* ASSIGNMENT
Report back every line below that carries the word "with".

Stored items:
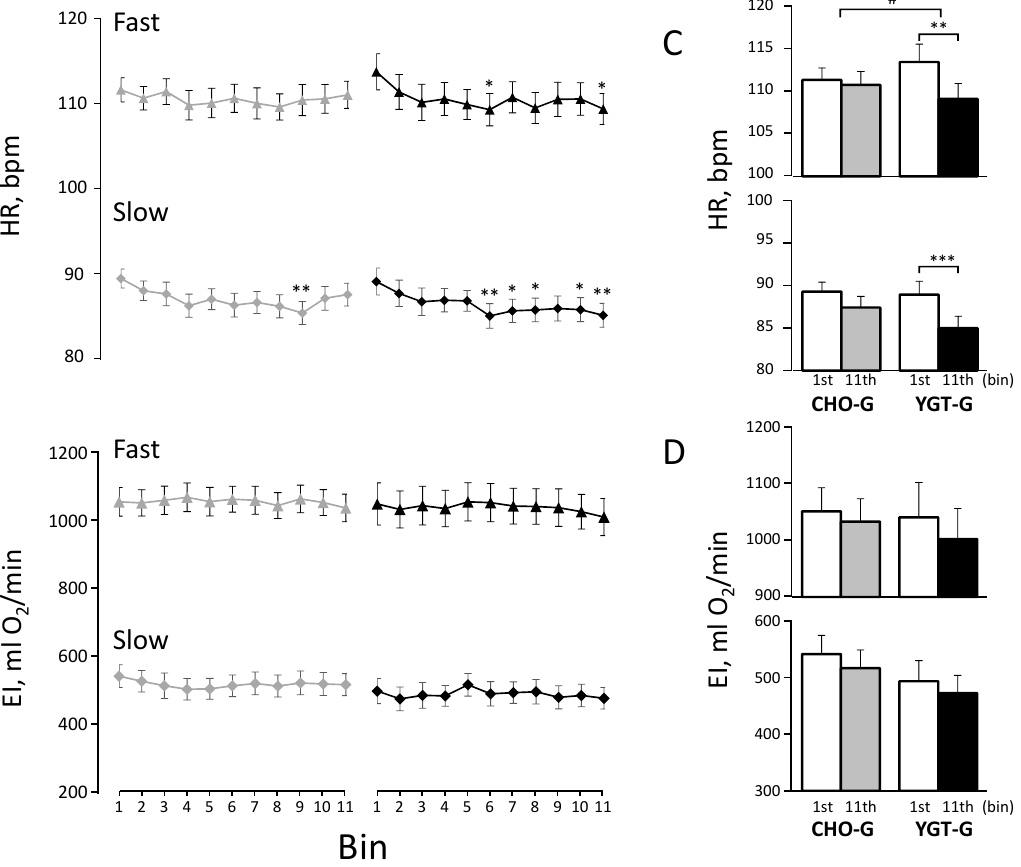
Figure 3. The profiles of heart rate (HR) ( A ) and exercise intensity (EI) ( B ) for the first set of IWT throughout the intervention in both groups. The gray lines and symbols indicate the values in the carbohydrate intake group (CHO-G), and the black lines and symbols indicate those in the yogurt intake group (YGT-G). The comparison of HR fast and HR slow between the 1st and 11th bins are presented in the upper and lower panels, respectively ( C ). Similarly, the comparison of EI fast and EI slow between the 1st and 11th bins are presented in the upper and lower panels, respectively ( D ). The open columns indicate HR or EI in the 1st bin for both groups, and the gray and the black columns indicate HR or EI in the 11th bin for CHO-G and YGT-G, respectively. Values are presented as means ± SE bars for 39 subjects in CHO-G and for 37 subjects in YGT-G. *, **, and *** indicate significant differences vs. the 1st bin at the levels of p < 0.05, p < 0.01, and p < 0.001, respectively. # indicates significant interactive effect, bins (the 1st vs. the 11th bins) x groups (CHO-G vs. YGT-G), at the level of p <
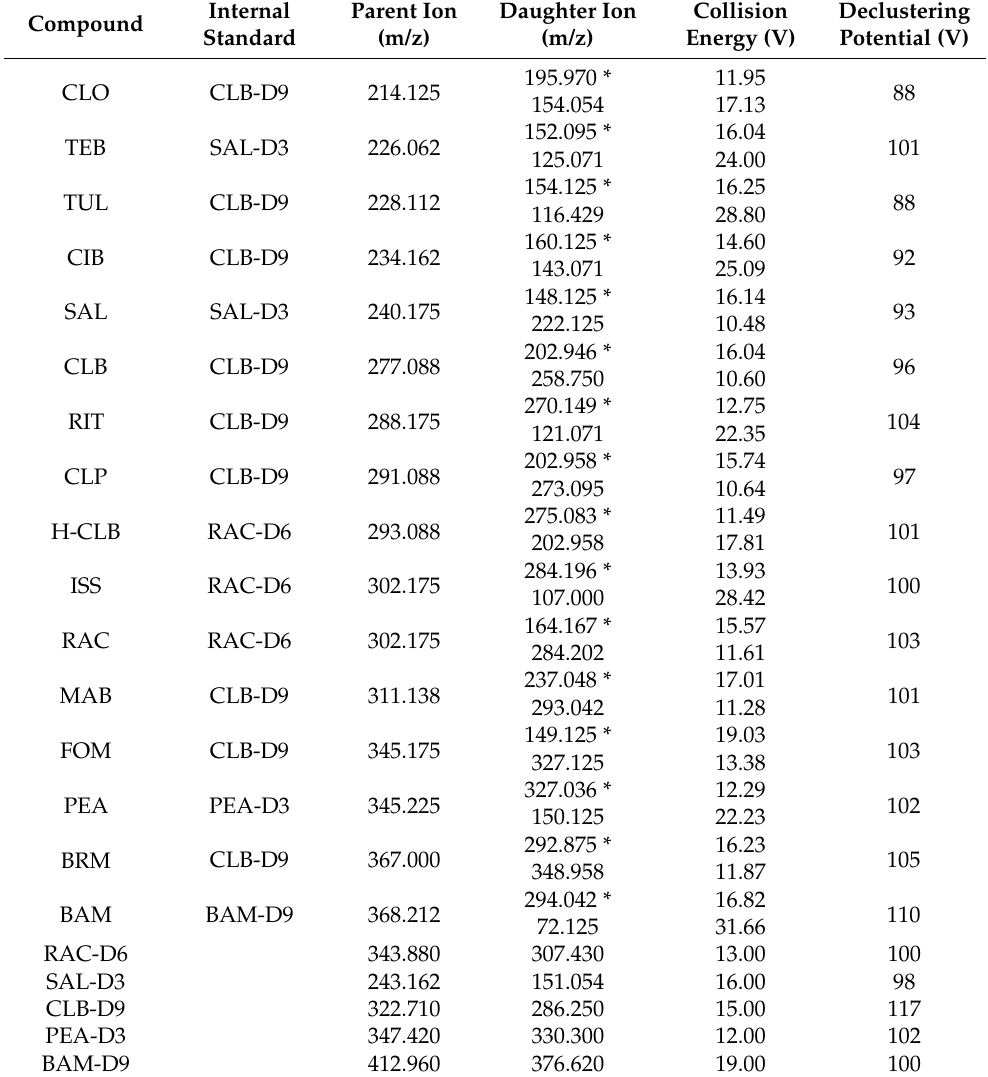
Table 1. Mass spectrometric analysis parameters of sixteen β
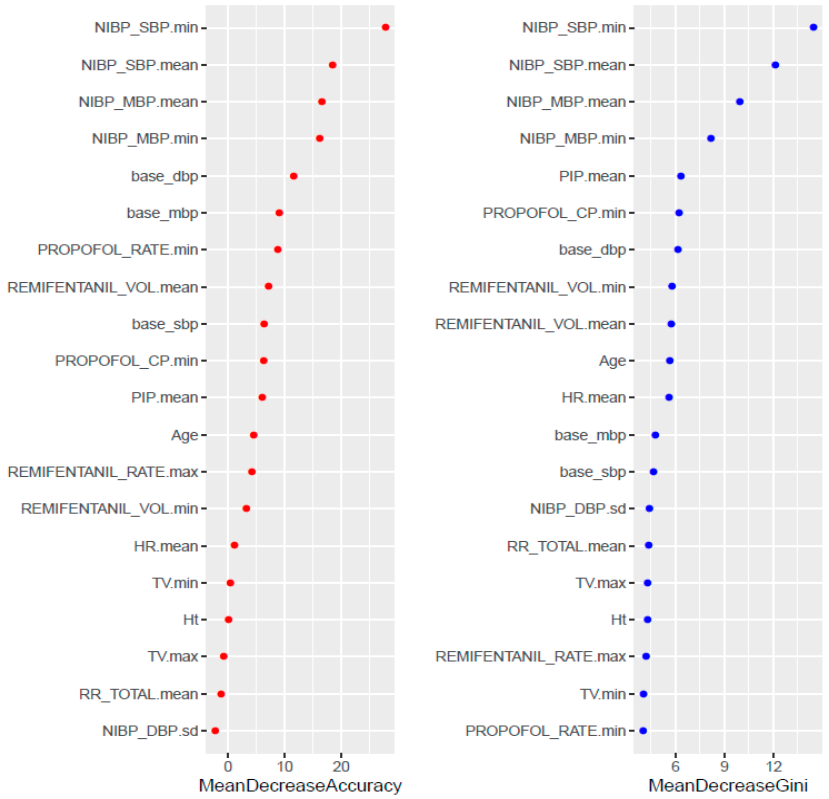
Figure 6. Feature importance.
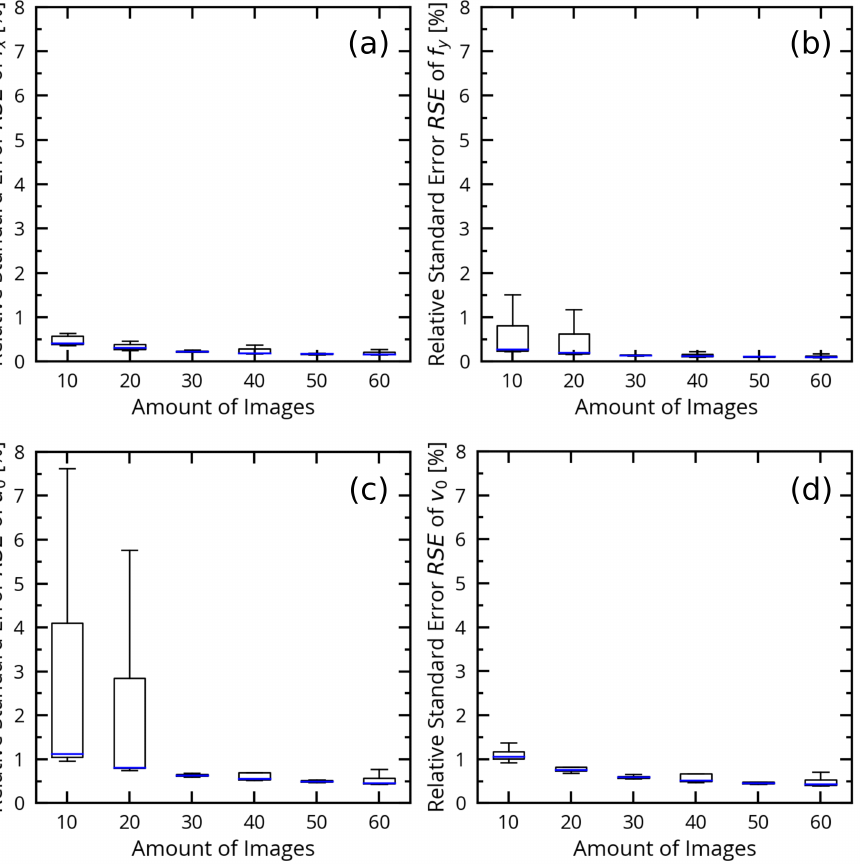
Figure 5. Statistical deviation of the relative standard error ( RSE ) of f x , f y , u 0 and v 0 with respect to the number of images in the calibration dataset (f = 25 mm) after 20 rounds. ( a ) RSE for f x shows consistent results below 1% for 10 to 60 calibration images. ( b ) RSE for f y shows varying results between 1.6% and 0.2% for 10 calibration images and 1.2% to 0.17% for 20 calibration images. For 30 images and more the RSE shows consistent results below 0.40%. ( c ) RSE for u 0 shows varying results between 7.6% and 1% for 10 calibration images and 5.8% to 0.8% for 20 calibration images. For 30 images and more the RSE shows more consistent results below 0.7%. ( d ) RSE for v 0 shows varying results between 1.4% and 1% for 10 calibration images. For 30 images and more the RSE is below 0.7%. For this dataset, 30 random selected images are used to achieve a low and consistent RSE for camera parameter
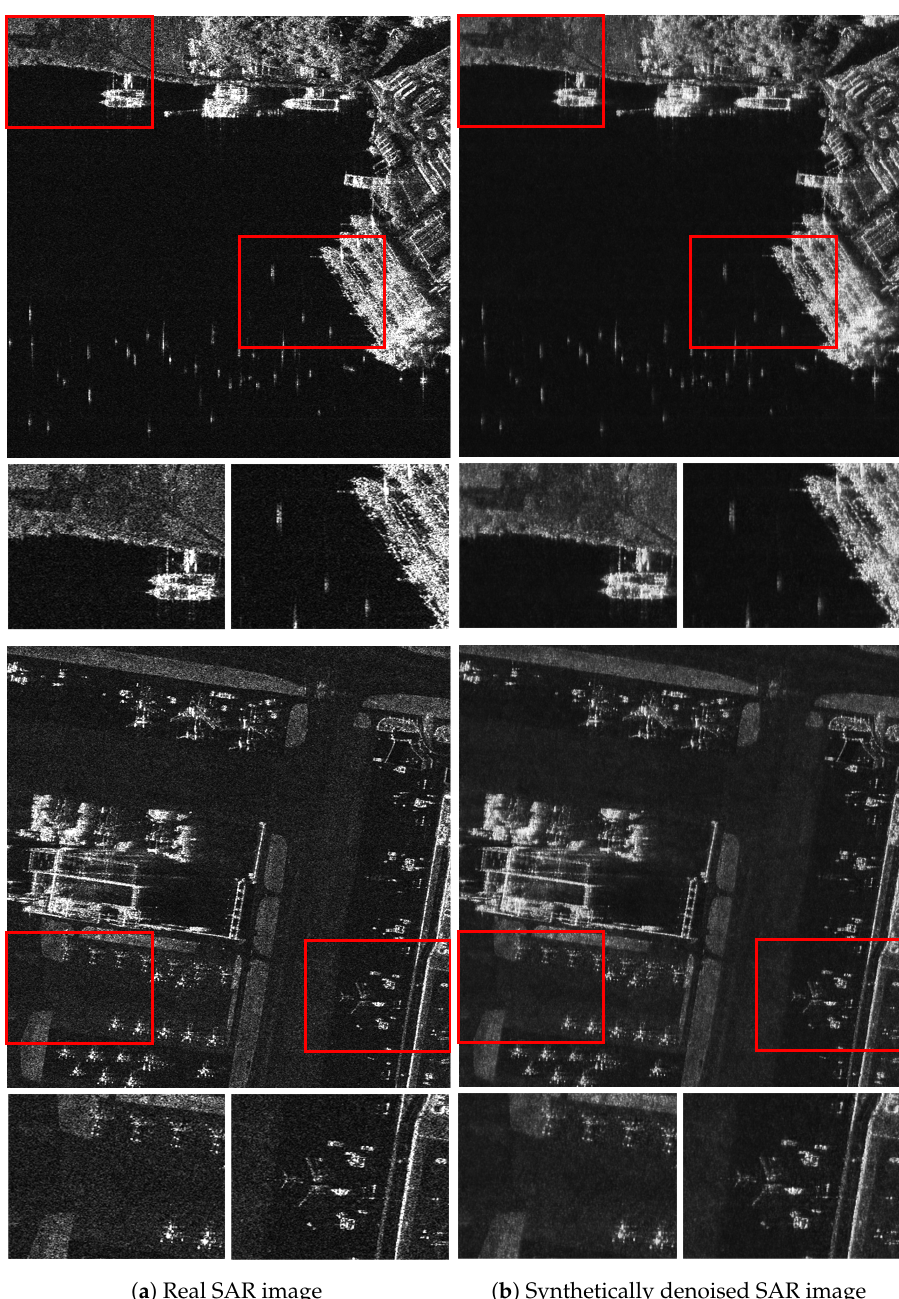
Figure 8. Two paired examples of noisy SAR (left) and despeckled SAR (right) images. Red bounding boxes for each image enlarge corresponding sub-regions. As shown in the enlarged windows, scattering waves and speckle noises are relatively less observed in denoised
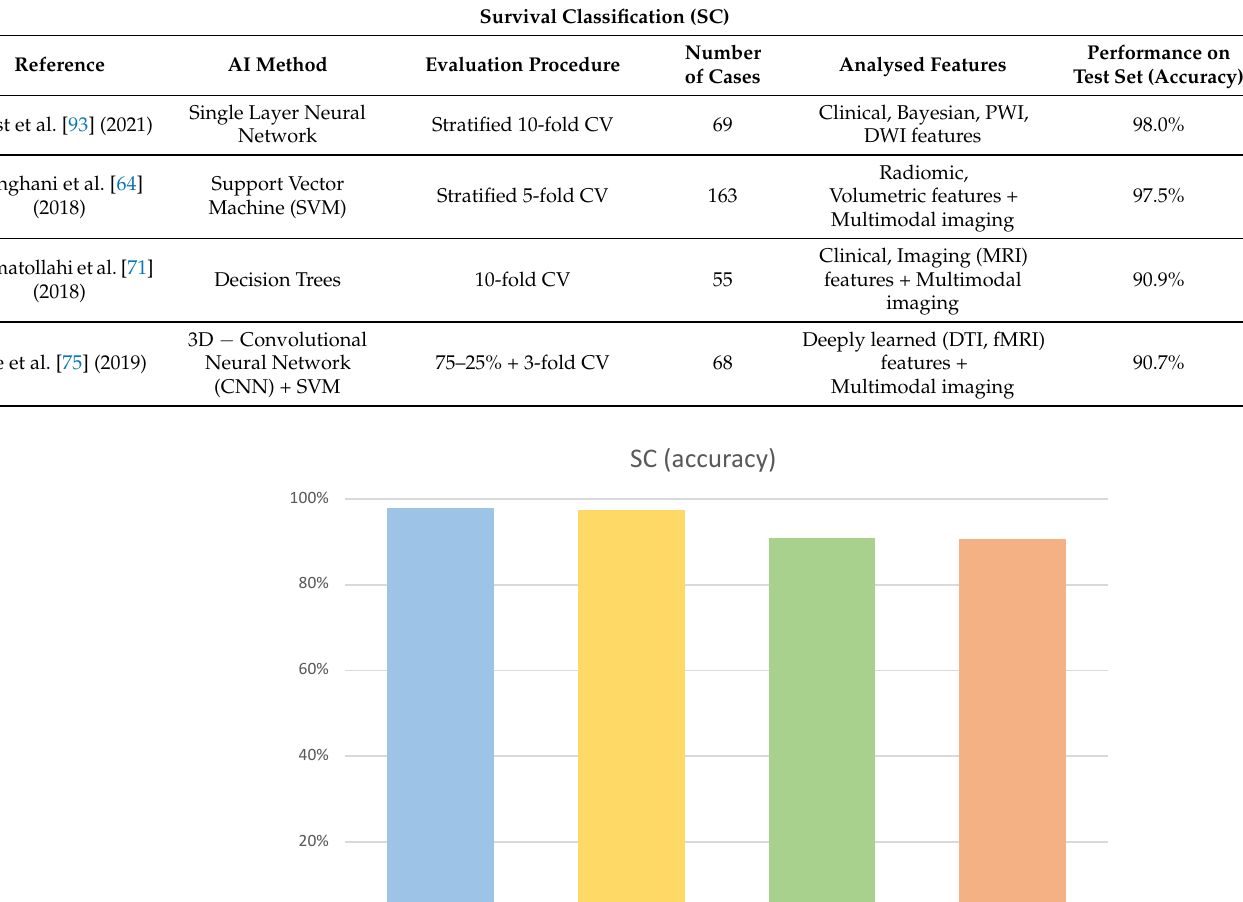
Figure 3. Performance of OS task: Graphical representation of the performance of the four best methods for the Overall Survival (OS) task, as evaluated by C-Index [68,87,89,90]. Table 2. Characteristics and performance (accuracy) of the four methods with the highest accuracy for Survival Classification (SC).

* ANSWER AREA
Figure 5. Statistical deviation of the relative standard error ( RSE ) of f x , f y , u 0 and v 0 with respect to the number of images in the calibration dataset (f = 25 mm) after 20 rounds. ( a ) RSE for f x shows consistent results below 1% for 10 to 60 calibration images. ( b ) RSE for f y shows varying results between 1.6% and 0.2% for 10 calibration images and 1.2% to 0.17% for 20 calibration images. For 30 images and more the RSE shows consistent results below 0.40%. ( c ) RSE for u 0 shows varying results between 7.6% and 1% for 10 calibration images and 5.8% to 0.8% for 20 calibration images. For 30 images and more the RSE shows more consistent results below 0.7%. ( d ) RSE for v 0 shows varying results between 1.4% and 1% for 10 calibration images. For 30 images and more the RSE is below 0.7%. For this dataset, 30 random selected images are used to achieve a low and consistent RSE for camera parameter
Figure 3. Performance of OS task: Graphical representation of the performance of the four best methods for the Overall Survival (OS) task, as evaluated by C-Index [68,87,89,90]. Table 2. Characteristics and performance (accuracy) of the four methods with the highest accuracy for Survival Classification (SC).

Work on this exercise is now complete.